== Selected excerpt ==

Vascular endothelial growth factor affects dendritic cell activity in hypertensive disorders of pregnancy.

Abstract

Vascular endothelial growth factor (VEGF) activity is involved in the growth and stability of the placenta, and its signaling has been implicated in the development of pregnancy‑induced hypertension (PIH). The present study sought to evaluate VEGF levels and dendritic cell (DC) profiles in patients with PIH, and to investigate the effects of VEGF expression on DC phenotypes. The present study assessed 162 patients, 112 of whom were diagnosed with PIH. Serum VEGF was measured by ELISA, while myeloid DC (mDC; (Lin1‑HLA‑DR+CD11c+) and plasmacytoid DC (pDC; Lin1‑HLA‑DR+CD123+) counts were determined using flow cytometry. In order to determine the effect of VEGF treatment on DC phenotypes, immature DCs (iDCs) were separated from monocytes by culturing in the presence of cytokines (GM‑CSF, IL‑4), and then pretreated with VEGF or lipopolysaccharide (LPS). The phenotype of dendritic cells (CD14, CD80, CD83, or CD86) was determined by flow cytometry. The levels of VEGF in the serum of patients with PIH were significantly lower than those in control subjects (P<0.05). The percentage of pDCs found in the serum of patients with preeclampsia was significantly lower than that in the other groups. The percentage of mDCs in the serum of patients with preeclampsia and eclampsia was significantly higher than that in the control and hypertensive disorder groups (P<0.05). The percentage of mDCs was significantly negatively correlated with the levels of VEGF in the preeclamptic and eclamptic patients (r=‑0.34 and r=‑0.42, respectively; P<0.05). Detected levels of CD80, CD83 and CD86 in DCs treated with VEGF were significant lower than those in DCs treated with LPS alone (P<0.05). In conclusion, abnormal expression of VEGF and an altered dendritic cell profile may be involved in the development of PIH.

===
== Entries provided ==

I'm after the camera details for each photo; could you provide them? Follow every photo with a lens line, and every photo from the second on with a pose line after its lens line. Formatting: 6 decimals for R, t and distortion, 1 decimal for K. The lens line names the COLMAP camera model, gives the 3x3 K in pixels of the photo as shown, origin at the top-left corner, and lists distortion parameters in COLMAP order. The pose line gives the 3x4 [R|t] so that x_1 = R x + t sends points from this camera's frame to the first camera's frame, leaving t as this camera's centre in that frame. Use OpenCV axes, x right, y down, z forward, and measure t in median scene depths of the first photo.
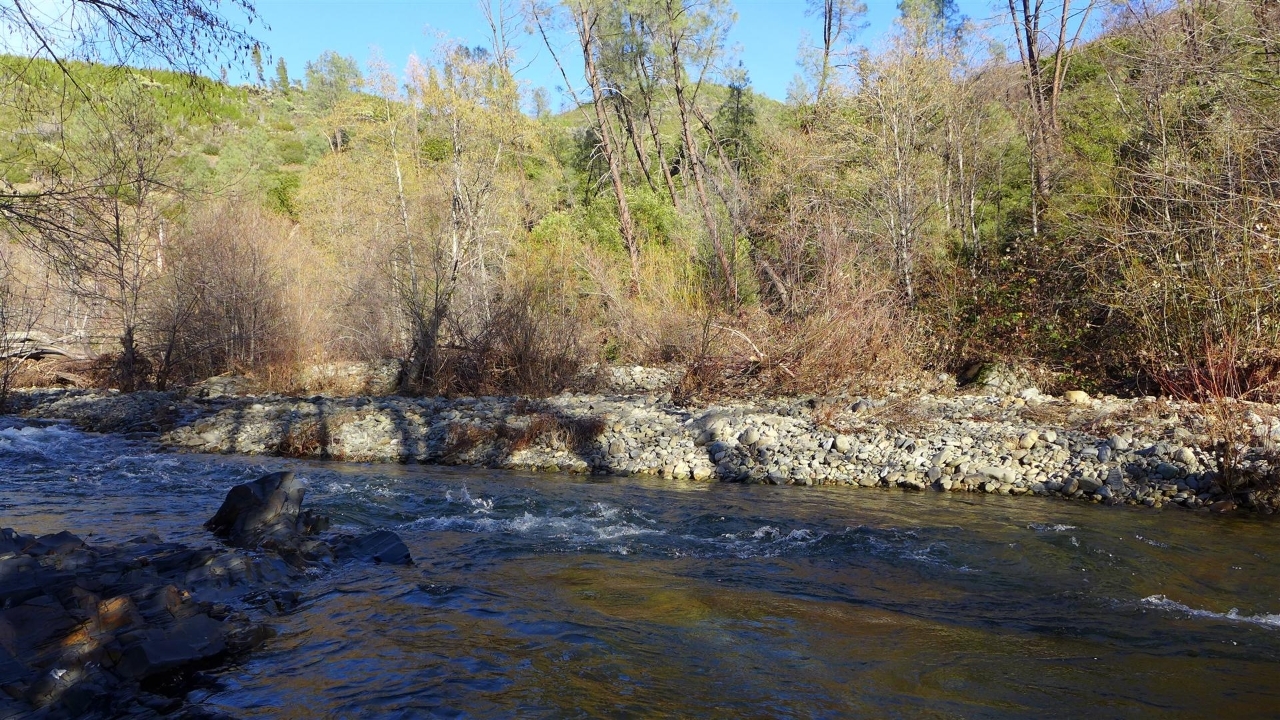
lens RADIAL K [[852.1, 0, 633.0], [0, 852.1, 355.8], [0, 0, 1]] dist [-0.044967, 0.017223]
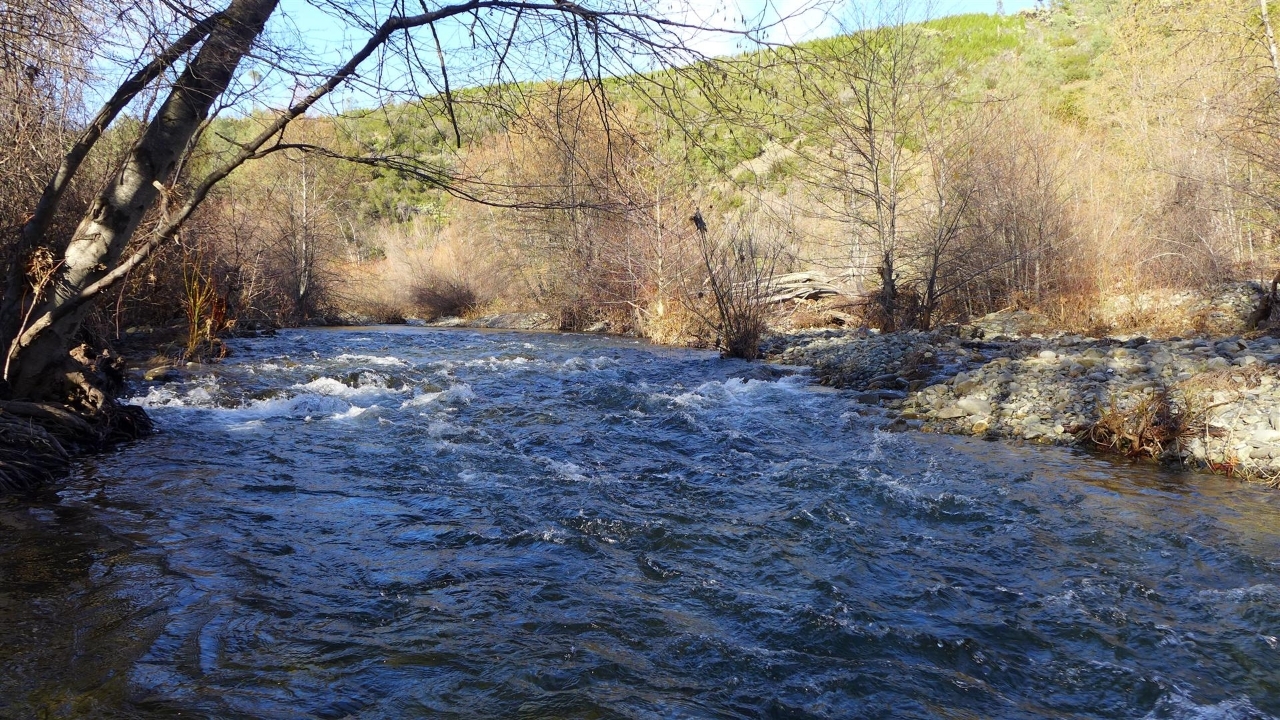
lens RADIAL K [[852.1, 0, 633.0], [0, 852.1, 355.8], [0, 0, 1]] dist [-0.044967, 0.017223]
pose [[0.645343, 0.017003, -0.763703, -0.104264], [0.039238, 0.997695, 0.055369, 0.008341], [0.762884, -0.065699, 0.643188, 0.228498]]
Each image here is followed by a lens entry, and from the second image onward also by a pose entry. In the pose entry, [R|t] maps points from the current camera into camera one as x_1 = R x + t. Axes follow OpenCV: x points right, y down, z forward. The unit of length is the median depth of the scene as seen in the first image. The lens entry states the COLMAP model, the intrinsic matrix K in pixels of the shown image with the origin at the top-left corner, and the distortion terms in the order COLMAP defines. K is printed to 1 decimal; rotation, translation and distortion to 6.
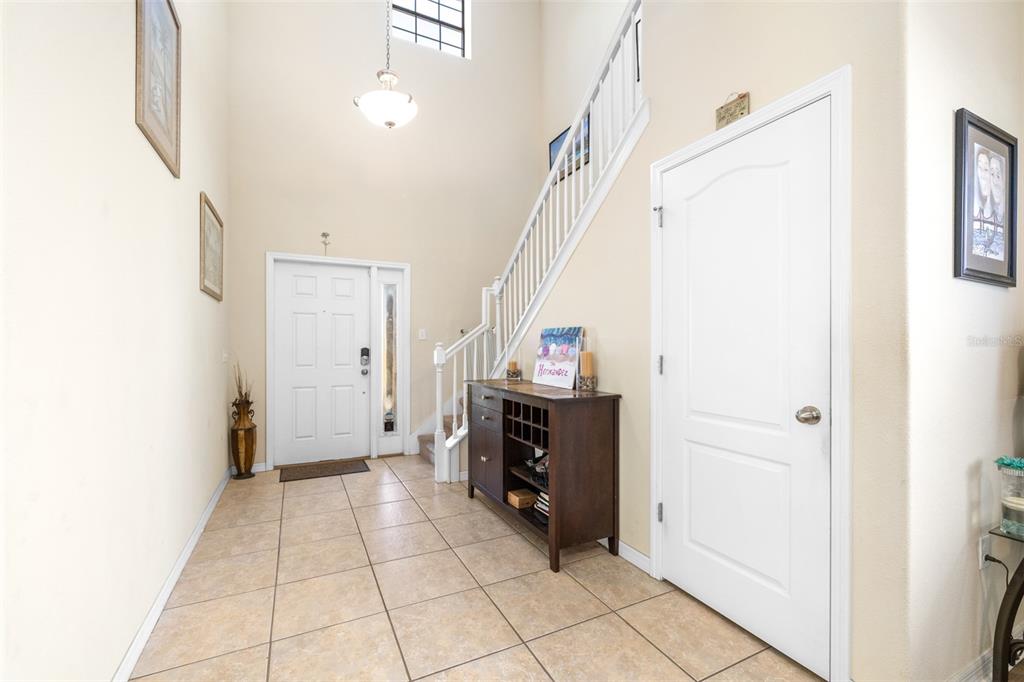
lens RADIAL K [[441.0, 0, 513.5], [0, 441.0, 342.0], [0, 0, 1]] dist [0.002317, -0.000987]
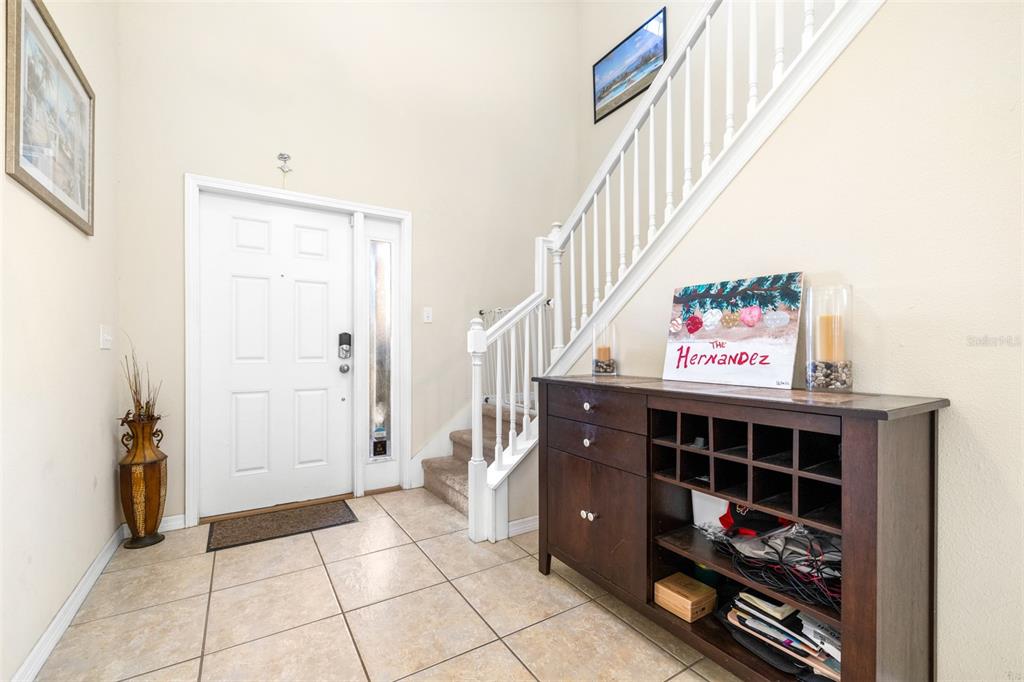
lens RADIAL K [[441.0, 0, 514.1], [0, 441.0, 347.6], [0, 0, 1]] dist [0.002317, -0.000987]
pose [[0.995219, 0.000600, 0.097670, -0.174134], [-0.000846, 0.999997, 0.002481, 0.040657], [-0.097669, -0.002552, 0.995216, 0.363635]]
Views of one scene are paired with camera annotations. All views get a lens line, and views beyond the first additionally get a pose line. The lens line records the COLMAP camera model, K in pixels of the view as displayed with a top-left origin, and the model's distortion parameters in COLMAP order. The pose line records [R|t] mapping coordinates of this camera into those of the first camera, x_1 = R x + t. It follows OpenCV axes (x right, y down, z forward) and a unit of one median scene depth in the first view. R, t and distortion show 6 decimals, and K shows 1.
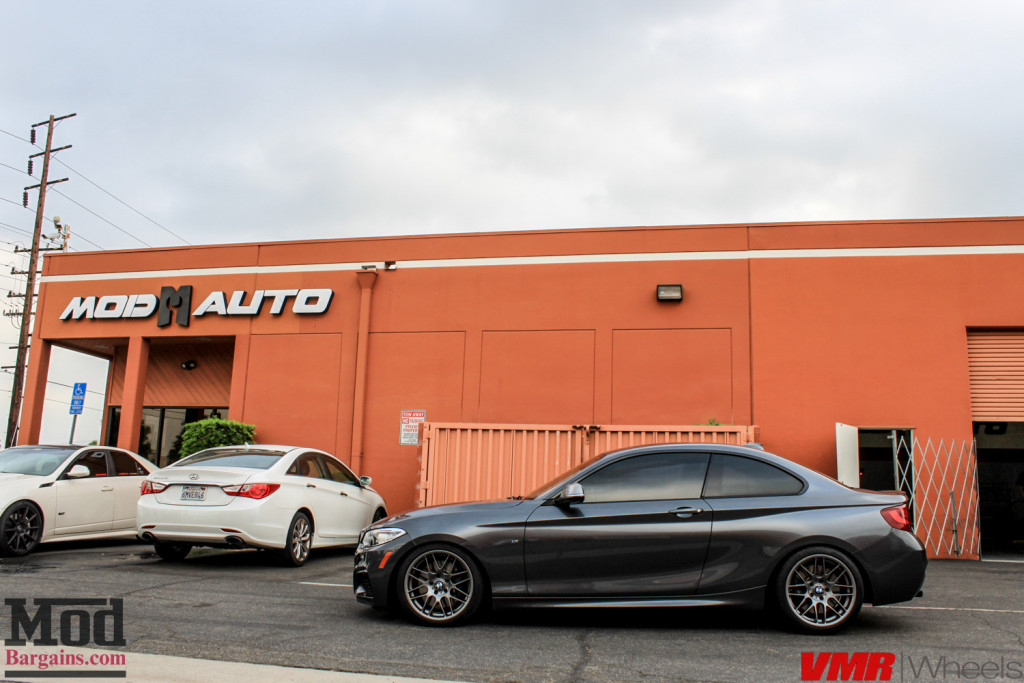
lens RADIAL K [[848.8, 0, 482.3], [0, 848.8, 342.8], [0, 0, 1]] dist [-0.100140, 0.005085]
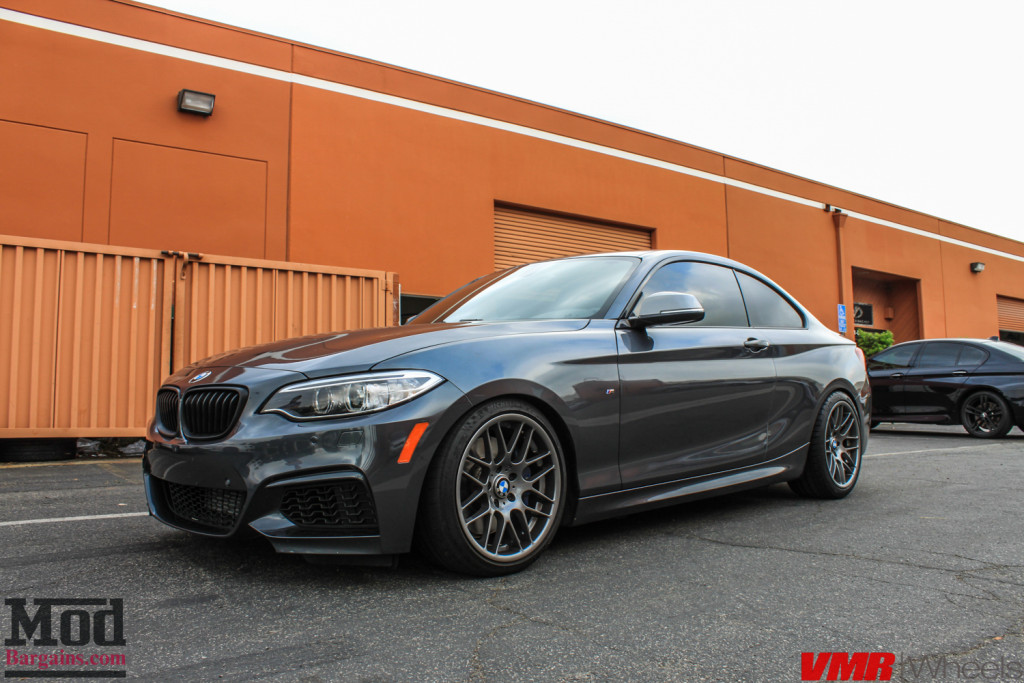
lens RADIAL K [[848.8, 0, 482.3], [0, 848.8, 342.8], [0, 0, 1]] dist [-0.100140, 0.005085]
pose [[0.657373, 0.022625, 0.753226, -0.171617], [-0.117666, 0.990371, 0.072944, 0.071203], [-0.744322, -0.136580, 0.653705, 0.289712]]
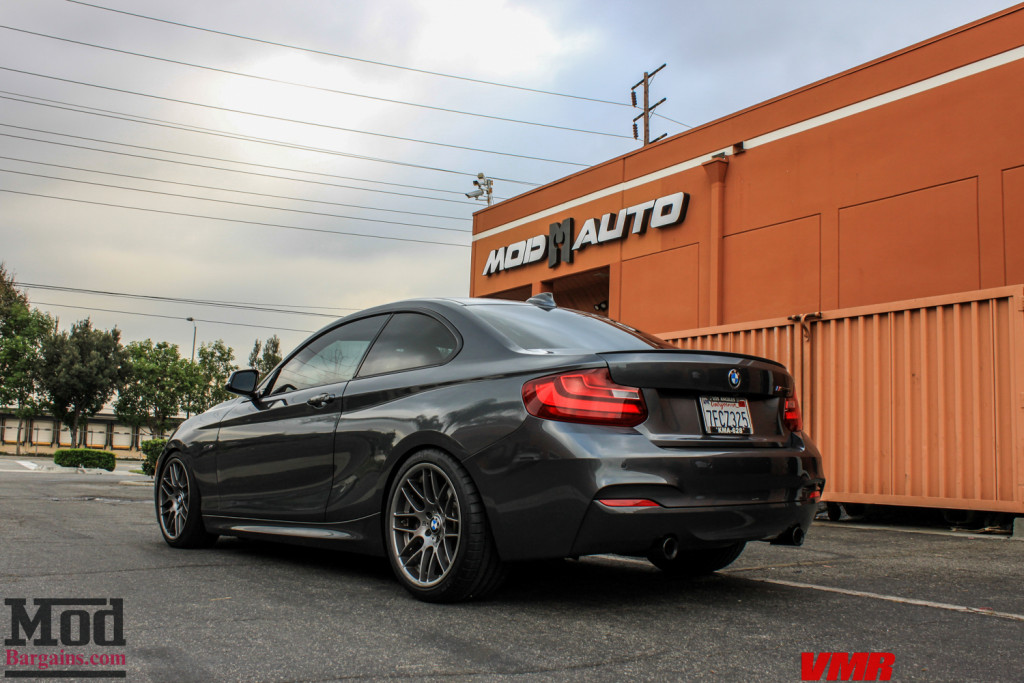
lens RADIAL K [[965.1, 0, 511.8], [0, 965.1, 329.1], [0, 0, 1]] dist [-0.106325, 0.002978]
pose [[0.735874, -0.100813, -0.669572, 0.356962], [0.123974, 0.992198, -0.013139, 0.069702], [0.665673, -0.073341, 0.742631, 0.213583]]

===

**Requirement:** In the abstract on VEGF and dendritic cells, how many of the assessed patients were diagnosed with pregnancy-induced hypertension?

**Output of the task:** 112 of the 162 patients